+++ Records provided +++
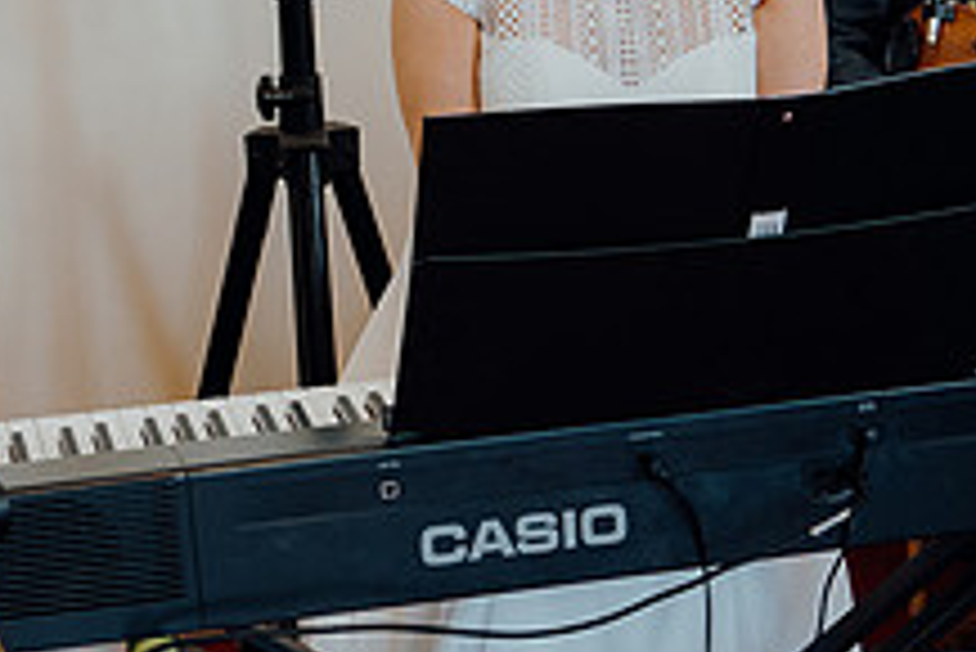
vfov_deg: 13.8
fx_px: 2686
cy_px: 245
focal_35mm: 99
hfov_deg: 20.5
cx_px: 342
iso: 800
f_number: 2.8
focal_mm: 25
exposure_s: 1/200
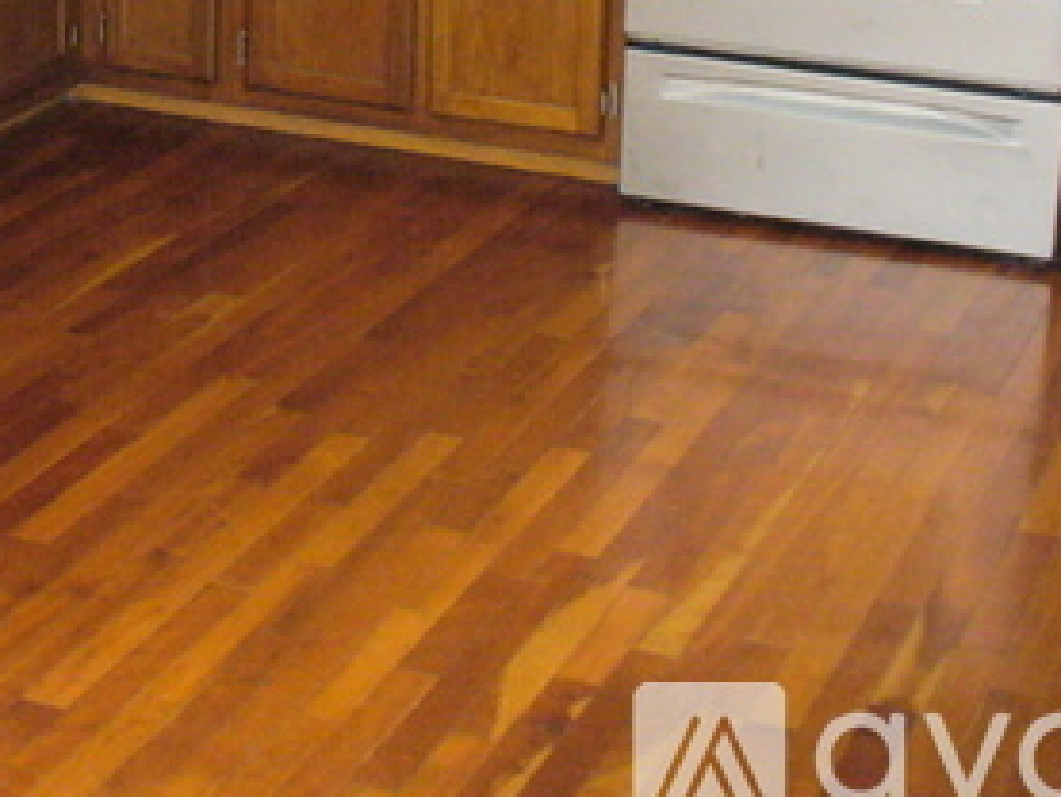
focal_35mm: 89
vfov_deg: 16.0
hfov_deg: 21.2
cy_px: -123
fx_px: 2729
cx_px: -25
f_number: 2.8
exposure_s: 1/30
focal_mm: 6.1
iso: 400
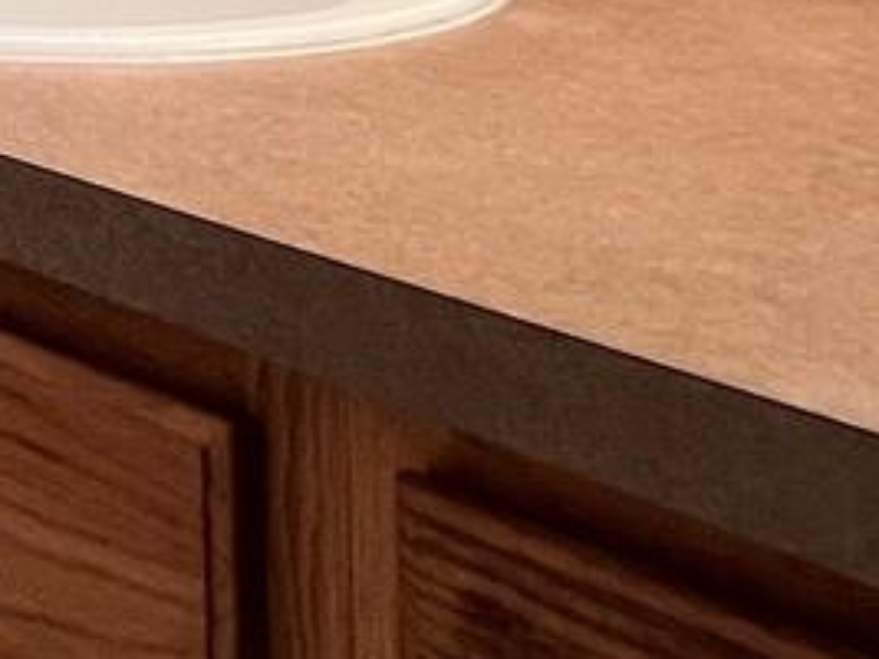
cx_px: -668
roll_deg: +1.7
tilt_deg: +0.0
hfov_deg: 19.4
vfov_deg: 16.3
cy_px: -468
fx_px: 1980
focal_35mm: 78
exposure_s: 1/60
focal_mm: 1.57
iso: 200
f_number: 1.8
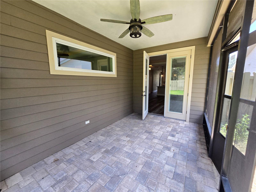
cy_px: 96
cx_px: 128
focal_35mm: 13
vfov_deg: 89.9
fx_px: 96
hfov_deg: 106.2
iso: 80
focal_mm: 2.2
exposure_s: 1/120
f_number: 2.2
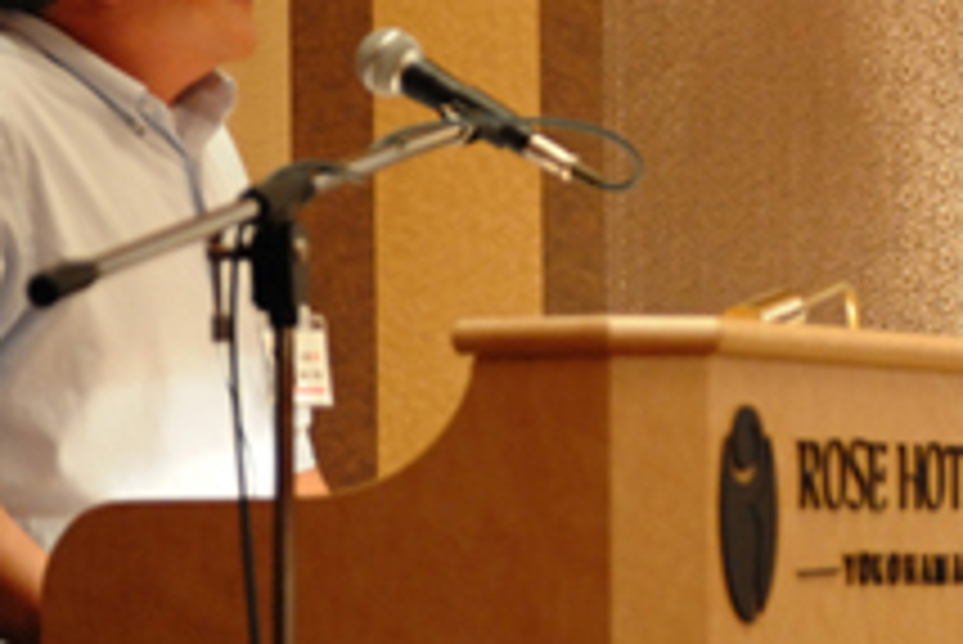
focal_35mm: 209
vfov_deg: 6.6
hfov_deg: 9.8
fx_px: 5594
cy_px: 311
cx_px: 896
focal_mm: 70
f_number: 2.8
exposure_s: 1/125
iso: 4000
+++
_Exercise description_
Please copy the line that contains "vfov_deg: 6.6" and each line after it through the end of the records, exactly, and no other lines.

_Solution for this task_
vfov_deg: 6.6
hfov_deg: 9.8
fx_px: 5594
cy_px: 311
cx_px: 896
focal_mm: 70
f_number: 2.8
exposure_s: 1/125
iso: 4000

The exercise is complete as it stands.